Il precedente torinese si poneva però in contrasto con altre sentenze di merito (cfr. tribunale di Pescara 22 marzo 2022 o anche la sentenza del tribunale di Roma 30 gennaio 2022). 

LE RAGIONI DEI GIUDICI
Finalmente, è intervenuta la Corte d’appello di Torino (con sentenza 653 del 29 giugno 2023) a dirimere (per il momento) ogni dubbio escludendo che, nell’ambito delle polizze di natura privatistica, il contagio da coronavirus che abbia determinato la morte del beneficiario possa integrare il concetto di infortunio (idoneo, come tale, a garantire la copertura assicurativa richiesta).

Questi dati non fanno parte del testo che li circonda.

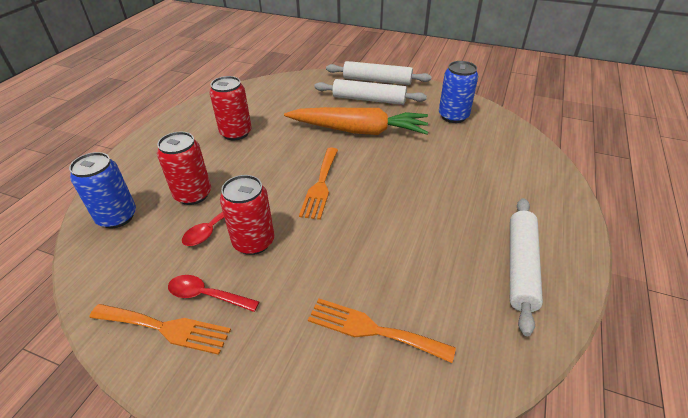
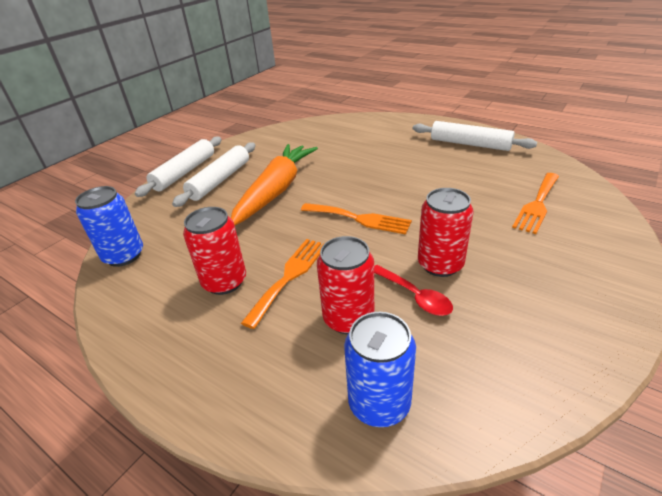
camera: 75 degrees left, 5 degrees down
orange fork [89,304,231,355] -> orange fork moved to [241,239,325,329]
red spoon [168,275,260,312] -> none
blue can [439,61,478,123] -> blue can moved to [75,186,143,267]

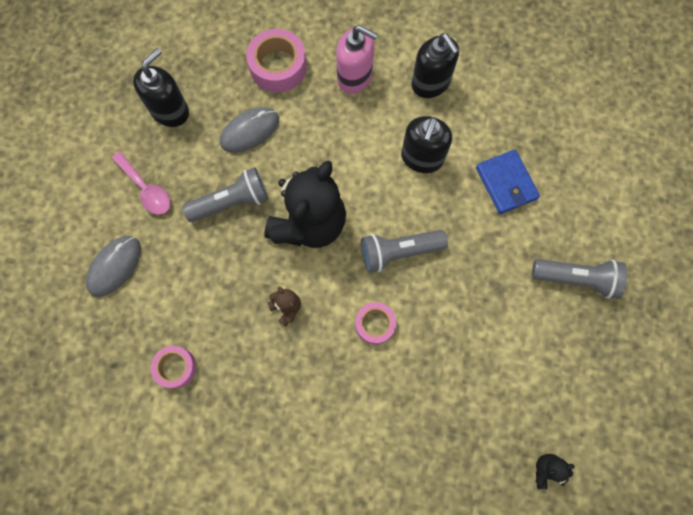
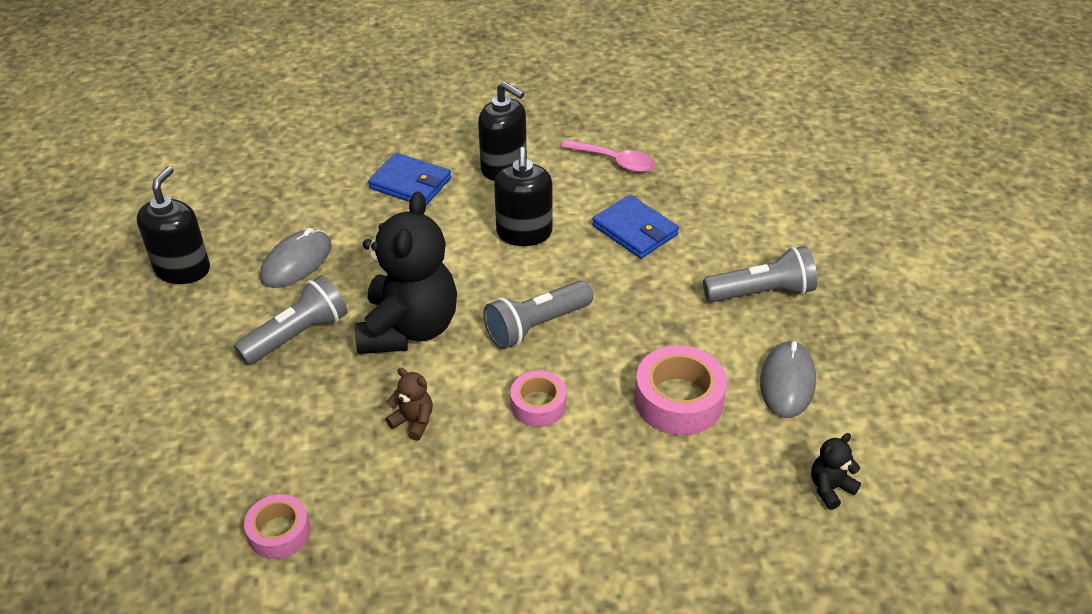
camera: 20 degrees left, 30 degrees down
grey mouse [86,236,141,297] -> grey mouse moved to [760,341,816,418]
pink spoon [112,152,170,215] -> pink spoon moved to [561,139,656,172]
pink tape [246,29,307,92] -> pink tape moved to [635,345,727,435]
pink soap dispenser [336,25,378,94] -> blue wallet [368,153,451,206]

Il percorso argomentativo dei giudici di appello è molto ampio. Da un lato viene conferito importante rilievo a tutte le norme di carattere generale che il codice civile riserva in merito alla interpretazione del contratto (e quindi agli articoli 1362 ss c.c.) e dall’altro viene data luce alla ricostruzione del sinallagma contrattuale tra contraente e assicuratore (conferendo particolare rilievo agli aspetti relativi alla valutazione del rischio da parte dell’assicuratore): “è dunque evidente che le parti abbiano inteso ben distinguere i rischi malattia e infortunio e scelto [...] la copertura caso morte solo per il secondo, stabilendo anche la misura del premio in correlazione dell’entità della copertura, scelta che pare coerente con il criterio dell’offerta economica più vantaggiosa, dato che il decesso per malattia può essere considerato un rischio statisticamente assai più rilevante, per un medico, rispetto a quello derivante da infortunio, la cui copertura avrebbe presumibilmente implicato un premio differente. Va ricordato, a tal proposito che ‘nella assicurazione contro i danni la prestazione dell’indennità non è in rapporto di sinallagmaticità funzionale con la corresponsione dei premi da parte dell’assicurato, essendo l’obbligo fondamentale dell’assicuratore quello dell’assunzione e della sopportazione del rischio a fronte della obiettiva incertezza circa il verificarsi del sinistro e la solvibilità del terzo responsabile. Il pagamento dei premi, in altri termini, è in sinallagma con il trasferimento del rischio, non con il pagamento dell’indennizzo’, Cassazione civile sez. un., 22 maggio 2018, (ud. 13 febbraio 2018, dep. 22 maggio 2018), n.12565”.

LA VALUTAZIONE DEL RISCHIO IN FASE DI SOTTOSCRIZIONE È IL TEMA CENTRALE
L’arresto ha il pregio di ricostruire in maniera molto dettagliata il contenuto del contratto guardando a esso quale unico “documento–guida” ai fini della ricostruzione della volontà delle parti, ma ben avrebbe potuto concludere per l’esclusione della copertura assicurativa mediante invocazione di un ulteriore argomento: come avrebbe potuto essere ricompreso, in polizza, il contagio da coronavirus quale infortunio, se il momento della stipula del contratto assicurativo è antecedente al diffondersi della pandemia?
Ci sembra che tale questione, non esplicitata, ma di fatto sottointesa nel percorso motivazionale dei giudici, sia una riflessione dirimente poiché, attenendo sempre alla valutazione e alla prevedibilità del rischio da parte degli assicuratori, riconduce tale valutazione alle reali consapevolezze delle parti del contratto al momento della sua conclusione. 
È opportuno ricordare che la polizza infortuni, così come la polizza malattia, sono polizze che comprendono i soli eventi assicurati: il rischio prevedibile è, dunque, l’unico rischio che un contratto di assicurazione di questo tipo può includere.
Del resto, la valutazione del rischio assicurato è il momento culminante nella genesi del contratto assicurativo e le norme che il codice civile dedica a questo aspetto (artt. 1892, 1893, 1894, 1895 c.c.), così come i documenti di valutazione del rischio sottoposti all’assicurato nella fase di conclusione del contratto, ne costituiscono ampia prova. 
La pandemia da Covid–19 ha quindi reso prevedibile un nuovo rischio, praticamente sconosciuto o comunque sottovalutato prima di allora: ricomprendere nella copertura assicurativa un evento praticamente non ponderabile al momento della conclusione della polizza costituirebbe una vera e propria forzatura della volontà contrattuale.